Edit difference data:

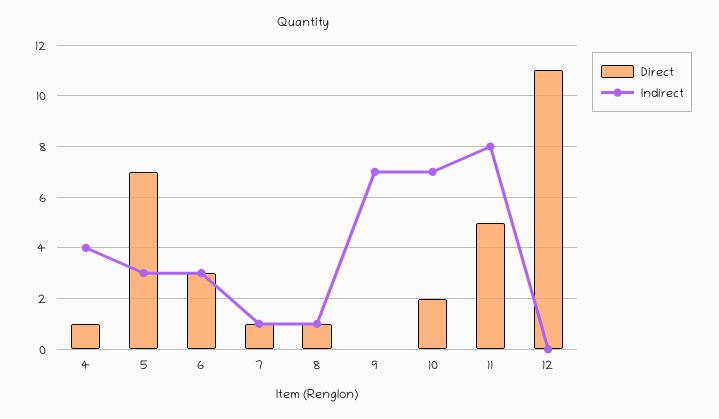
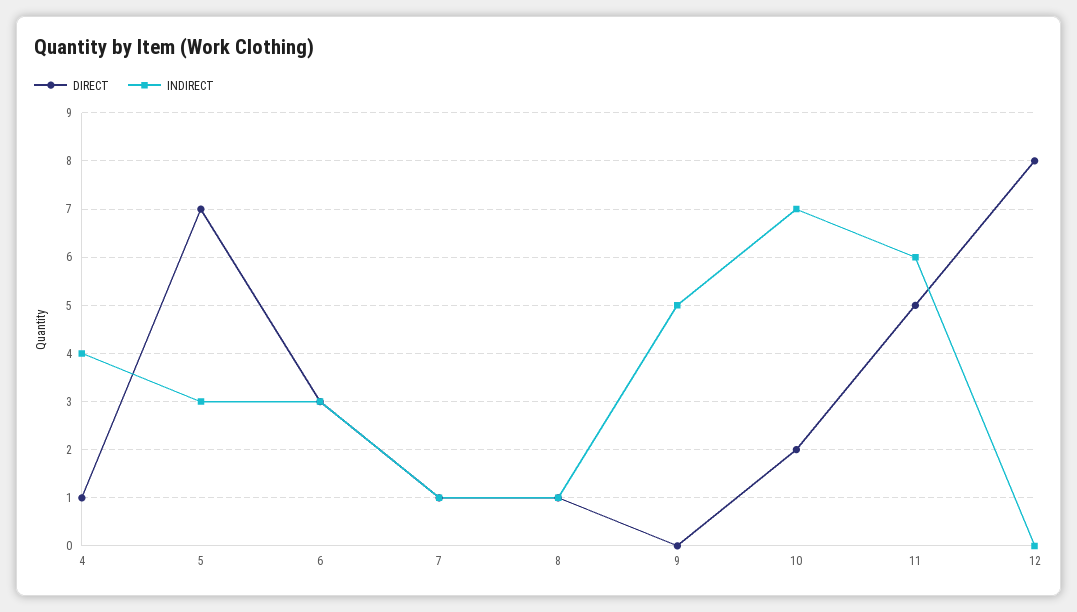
  {
    "Direct": {
      "4": 1,
      "5": 7,
      "6": 3,
      "7": 1,
      "8": 1,
      "9": 0,
      "10": 2,
      "11": 5,
-     "12": 11
+     "12": 8
    },
    "Indirect": {
      "4": 4,
      "5": 3,
      "6": 3,
      "7": 1,
      "8": 1,
-     "9": 7,
+     "9": 5,
      "10": 7,
-     "11": 8,
+     "11": 6,
      "12": 0
    }
  }

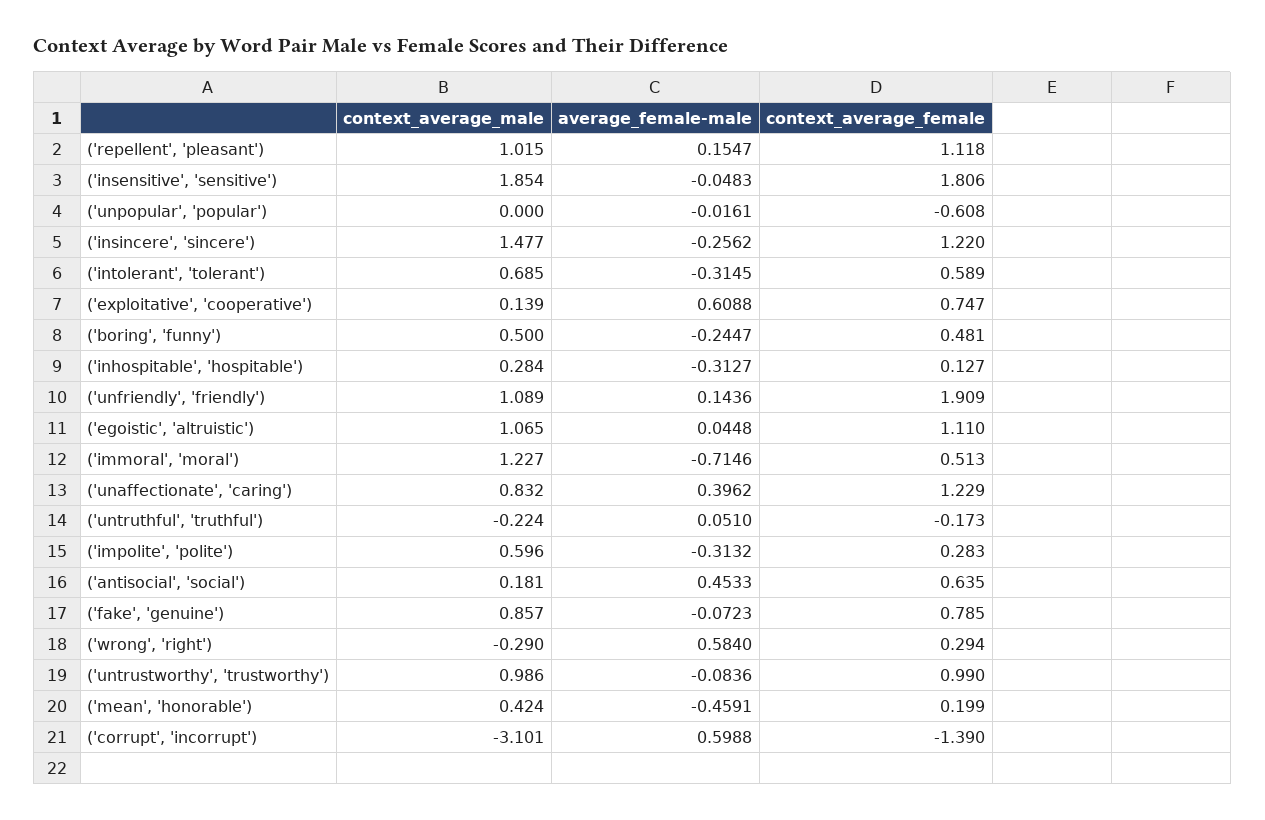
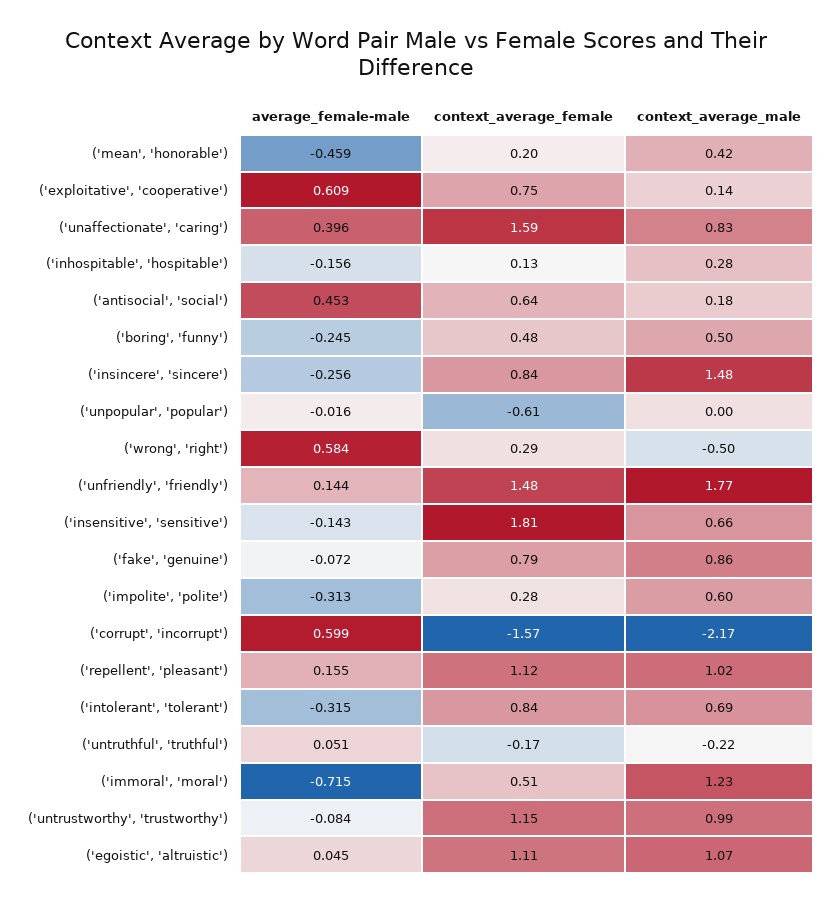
  {
    "context_average_male": {
      "('repellent', 'pleasant')": 1.015,
-     "('insensitive', 'sensitive')": 1.854,
+     "('insensitive', 'sensitive')": 0.66,
      "('unpopular', 'popular')": 0,
      "('insincere', 'sincere')": 1.477,
      "('intolerant', 'tolerant')": 0.685,
      "('exploitative', 'cooperative')": 0.139,
      "('boring', 'funny')": 0.5,
      "('inhospitable', 'hospitable')": 0.284,
-     "('unfriendly', 'friendly')": 1.089,
+     "('unfriendly', 'friendly')": 1.77,
      "('egoistic', 'altruistic')": 1.065,
      "('immoral', 'moral')": 1.227,
      "('unaffectionate', 'caring')": 0.832,
      "('untruthful', 'truthful')": -0.224,
      "('impolite', 'polite')": 0.596,
      "('antisocial', 'social')": 0.181,
      "('fake', 'genuine')": 0.857,
-     "('wrong', 'right')": -0.29,
+     "('wrong', 'right')": -0.5,
      "('untrustworthy', 'trustworthy')": 0.986,
      "('mean', 'honorable')": 0.424,
-     "('corrupt', 'incorrupt')": -3.101
+     "('corrupt', 'incorrupt')": -2.17
    },
    "average_female-male": {
      "('repellent', 'pleasant')": 0.1547,
-     "('insensitive', 'sensitive')": -0.0483,
+     "('insensitive', 'sensitive')": -0.143,
      "('unpopular', 'popular')": -0.0161,
      "('insincere', 'sincere')": -0.2562,
      "('intolerant', 'tolerant')": -0.3145,
      "('exploitative', 'cooperative')": 0.6088,
      "('boring', 'funny')": -0.2447,
-     "('inhospitable', 'hospitable')": -0.3127,
+     "('inhospitable', 'hospitable')": -0.156,
      "('unfriendly', 'friendly')": 0.1436,
      "('egoistic', 'altruistic')": 0.0448,
      "('immoral', 'moral')": -0.7146,
      "('unaffectionate', 'caring')": 0.3962,
      "('untruthful', 'truthful')": 0.051,
      "('impolite', 'polite')": -0.3132,
      "('antisocial', 'social')": 0.4533,
      "('fake', 'genuine')": -0.0723,
      "('wrong', 'right')": 0.584,
      "('untrustworthy', 'trustworthy')": -0.0836,
      "('mean', 'honorable')": -0.4591,
      "('corrupt', 'incorrupt')": 0.5988
    },
    "context_average_female": {
      "('repellent', 'pleasant')": 1.118,
      "('insensitive', 'sensitive')": 1.806,
      "('unpopular', 'popular')": -0.608,
-     "('insincere', 'sincere')": 1.22,
+     "('insincere', 'sincere')": 0.84,
-     "('intolerant', 'tolerant')": 0.589,
+     "('intolerant', 'tolerant')": 0.84,
      "('exploitative', 'cooperative')": 0.747,
      "('boring', 'funny')": 0.481,
      "('inhospitable', 'hospitable')": 0.127,
-     "('unfriendly', 'friendly')": 1.909,
+     "('unfriendly', 'friendly')": 1.48,
      "('egoistic', 'altruistic')": 1.11,
      "('immoral', 'moral')": 0.513,
-     "('unaffectionate', 'caring')": 1.229,
+     "('unaffectionate', 'caring')": 1.59,
      "('untruthful', 'truthful')": -0.173,
      "('impolite', 'polite')": 0.283,
      "('antisocial', 'social')": 0.635,
      "('fake', 'genuine')": 0.785,
      "('wrong', 'right')": 0.294,
-     "('untrustworthy', 'trustworthy')": 0.99,
+     "('untrustworthy', 'trustworthy')": 1.15,
      "('mean', 'honorable')": 0.199,
-     "('corrupt', 'incorrupt')": -1.39
+     "('corrupt', 'incorrupt')": -1.57
    }
  }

__Task prompt__. Skip the images and restate each record above word for word.

__Answer__.
  {
    "Direct": {
      "4": 1,
      "5": 7,
      "6": 3,
      "7": 1,
      "8": 1,
      "9": 0,
      "10": 2,
      "11": 5,
-     "12": 11
+     "12": 8
    },
    "Indirect": {
      "4": 4,
      "5": 3,
      "6": 3,
      "7": 1,
      "8": 1,
-     "9": 7,
+     "9": 5,
      "10": 7,
-     "11": 8,
+     "11": 6,
      "12": 0
    }
  }

  {
    "context_average_male": {
      "('repellent', 'pleasant')": 1.015,
-     "('insensitive', 'sensitive')": 1.854,
+     "('insensitive', 'sensitive')": 0.66,
      "('unpopular', 'popular')": 0,
      "('insincere', 'sincere')": 1.477,
      "('intolerant', 'tolerant')": 0.685,
      "('exploitative', 'cooperative')": 0.139,
      "('boring', 'funny')": 0.5,
      "('inhospitable', 'hospitable')": 0.284,
-     "('unfriendly', 'friendly')": 1.089,
+     "('unfriendly', 'friendly')": 1.77,
      "('egoistic', 'altruistic')": 1.065,
      "('immoral', 'moral')": 1.227,
      "('unaffectionate', 'caring')": 0.832,
      "('untruthful', 'truthful')": -0.224,
      "('impolite', 'polite')": 0.596,
      "('antisocial', 'social')": 0.181,
      "('fake', 'genuine')": 0.857,
-     "('wrong', 'right')": -0.29,
+     "('wrong', 'right')": -0.5,
      "('untrustworthy', 'trustworthy')": 0.986,
      "('mean', 'honorable')": 0.424,
-     "('corrupt', 'incorrupt')": -3.101
+     "('corrupt', 'incorrupt')": -2.17
    },
    "average_female-male": {
      "('repellent', 'pleasant')": 0.1547,
-     "('insensitive', 'sensitive')": -0.0483,
+     "('insensitive', 'sensitive')": -0.143,
      "('unpopular', 'popular')": -0.0161,
      "('insincere', 'sincere')": -0.2562,
      "('intolerant', 'tolerant')": -0.3145,
      "('exploitative', 'cooperative')": 0.6088,
      "('boring', 'funny')": -0.2447,
-     "('inhospitable', 'hospitable')": -0.3127,
+     "('inhospitable', 'hospitable')": -0.156,
      "('unfriendly', 'friendly')": 0.1436,
      "('egoistic', 'altruistic')": 0.0448,
      "('immoral', 'moral')": -0.7146,
      "('unaffectionate', 'caring')": 0.3962,
      "('untruthful', 'truthful')": 0.051,
      "('impolite', 'polite')": -0.3132,
      "('antisocial', 'social')": 0.4533,
      "('fake', 'genuine')": -0.0723,
      "('wrong', 'right')": 0.584,
      "('untrustworthy', 'trustworthy')": -0.0836,
      "('mean', 'honorable')": -0.4591,
      "('corrupt', 'incorrupt')": 0.5988
    },
    "context_average_female": {
      "('repellent', 'pleasant')": 1.118,
      "('insensitive', 'sensitive')": 1.806,
      "('unpopular', 'popular')": -0.608,
-     "('insincere', 'sincere')": 1.22,
+     "('insincere', 'sincere')": 0.84,
-     "('intolerant', 'tolerant')": 0.589,
+     "('intolerant', 'tolerant')": 0.84,
      "('exploitative', 'cooperative')": 0.747,
      "('boring', 'funny')": 0.481,
      "('inhospitable', 'hospitable')": 0.127,
-     "('unfriendly', 'friendly')": 1.909,
+     "('unfriendly', 'friendly')": 1.48,
      "('egoistic', 'altruistic')": 1.11,
      "('immoral', 'moral')": 0.513,
-     "('unaffectionate', 'caring')": 1.229,
+     "('unaffectionate', 'caring')": 1.59,
      "('untruthful', 'truthful')": -0.173,
      "('impolite', 'polite')": 0.283,
      "('antisocial', 'social')": 0.635,
      "('fake', 'genuine')": 0.785,
      "('wrong', 'right')": 0.294,
-     "('untrustworthy', 'trustworthy')": 0.99,
+     "('untrustworthy', 'trustworthy')": 1.15,
      "('mean', 'honorable')": 0.199,
-     "('corrupt', 'incorrupt')": -1.39
+     "('corrupt', 'incorrupt')": -1.57
    }
  }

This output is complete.